Rosie la dejó en el suelo. La anciana parecía encontrarse bien pero, por si acaso, uno de los bomberos la llevó a la enfermería de campaña. Les seguí y mientras un paramédico la atendía, intenté sacarle algo de información.
—Señora DeLucca, ¿dónde estaba usted cuando se inició el incendio?
—No es asunto suyo —contestó—. Y ni se le ocurra poner mi nombre en su periódico.
—¿Quiere decir algo de la jefa de bomberos? Le acaba de salvar la vida.
—Por supuesto que quiero aclarar algo.

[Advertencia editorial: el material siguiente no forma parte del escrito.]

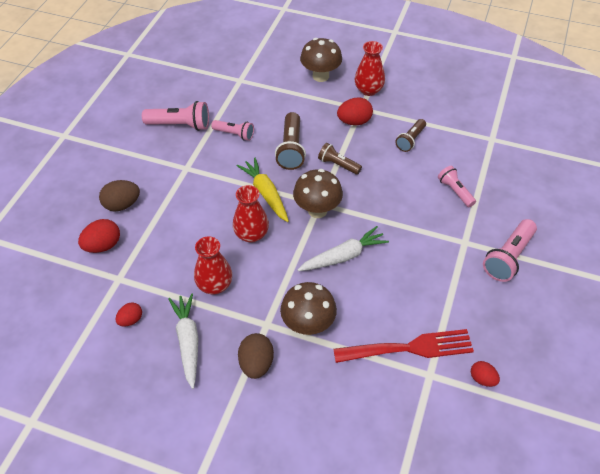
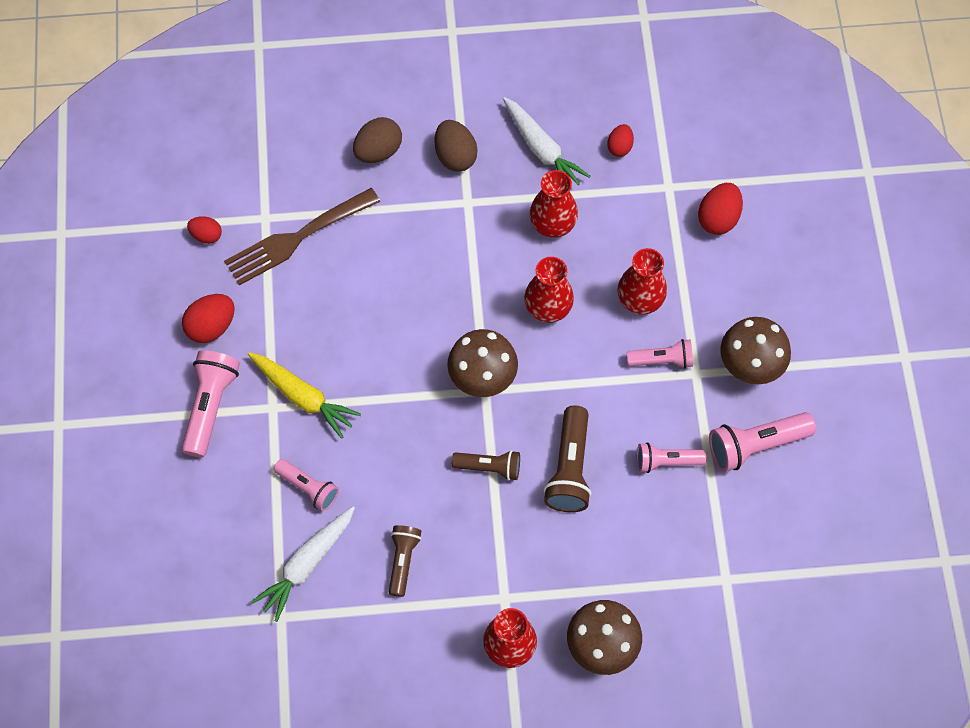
camera: 155 degrees right, 15 degrees up
(122, 205) = (738, 282): brown egg -> brown egg (378, 151)
(190, 217) = (640, 299): none -> red vase
(201, 181) = (662, 360): none -> pink flashlight
(265, 193) = (564, 376): yellow carrot -> yellow carrot (303, 396)
(291, 149) = (569, 468): brown flashlight -> brown flashlight turned 150 degrees counterclockwise
(308, 325) = (420, 220): brown mushroom -> brown mushroom (749, 365)
(343, 256) = (418, 323): white carrot -> white carrot (307, 564)
(354, 121) = (502, 563): red egg -> red egg (211, 326)
(409, 348) = (296, 238): red fork -> brown fork

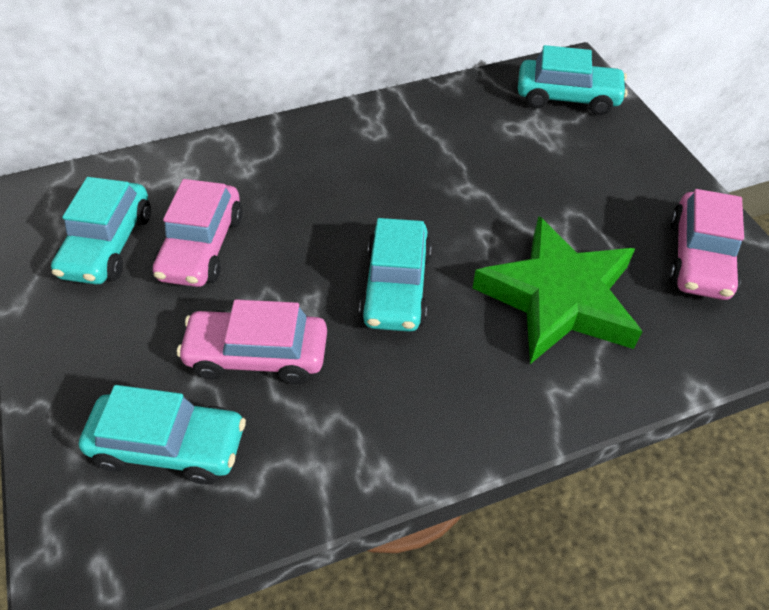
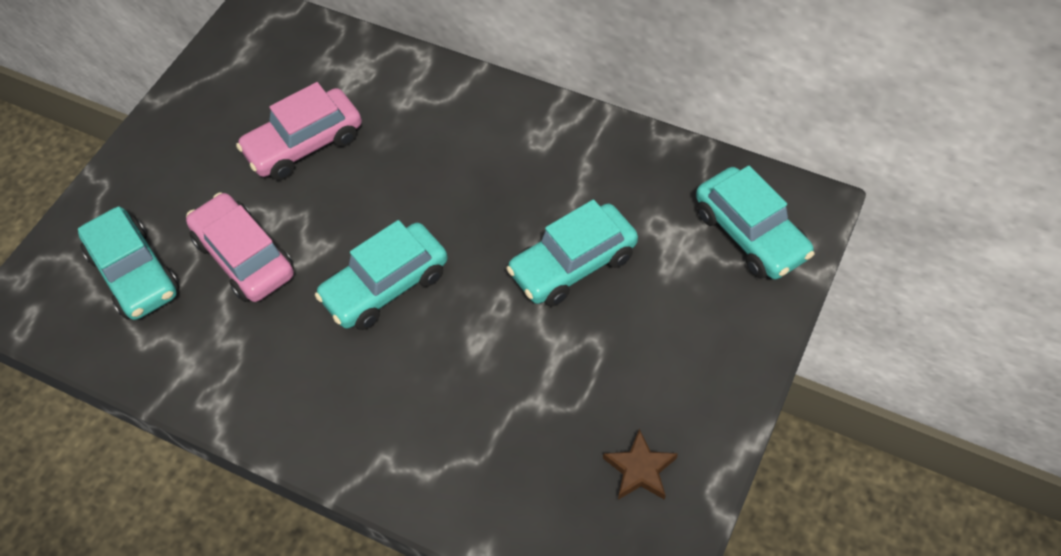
camera: 50 degrees right, 5 degrees up
(108, 244) = (253, 95): turquoise car -> turquoise car (573, 265)
(558, 298) = (483, 398): green star -> none
(698, 258) = (640, 469): pink car -> brown star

Yo habría sido perfectamente capaz de salir por mi propio pie.
Al otro lado de la calle, las columnas de humo negro que salían del dúplex se habían transformado en vapor blanco, señal de que el incendio estaba siendo controlado gracias al trabajo concienzudo de los bomberos.
En cambio, el incendio en el edificio de dos plantas seguía en pleno apogeo. Sonaron una serie de golpes sordos, probablemente estallidos provenientes de viejas latas de pintura amontonadas en el sótano. El humo subía desde los bajos de la casa hacia el tejado a medida que el fuego se abría paso por entre las paredes, adonde las mangueras no llegaban. De la puerta principal se escapaba un humo gris.
Fue entonces cuando vimos aparecer por la acera la mole de Joseph DeLucca, arrastrando al oficial O’Banion que se agarraba a su pierna. Joseph se libró de él con un manotazo y berreó:
—¡Madre!
—Está a salvo —grité, pero no me escuchó.
Se abalanzó adentro a través de la puerta principal y fue engullido por el humo. Rosie y el otro bombero que habían sacado a la madre se apresuraron tras él.
Me quedé en la calle conteniendo el aliento y contando los segundos.
Diez. Las cortinas de la ventana prendieron.
Veinte. Le tocó el turno a una silla que había cerca de la ventana principal.
Treinta. Las llamas se comieron el revestimiento que había cerca de la entrada.
Cuarenta. Una lengua de fuego se abrió paso desde los laterales y barrió el tejado.
Cincuenta. Joseph salió despedido por la puerta. Detrás de él aparecieron, entre el humo de la entrada, Rosie y los oíros bomberos. Consiguieron inmovilizarlo en el suelo mientras le apagaban a guantazos el fuego que había prendido en su cabeza. Otro bombero dirigió la manguera hacia arriba, para rociarles con una fina lluvia de agua.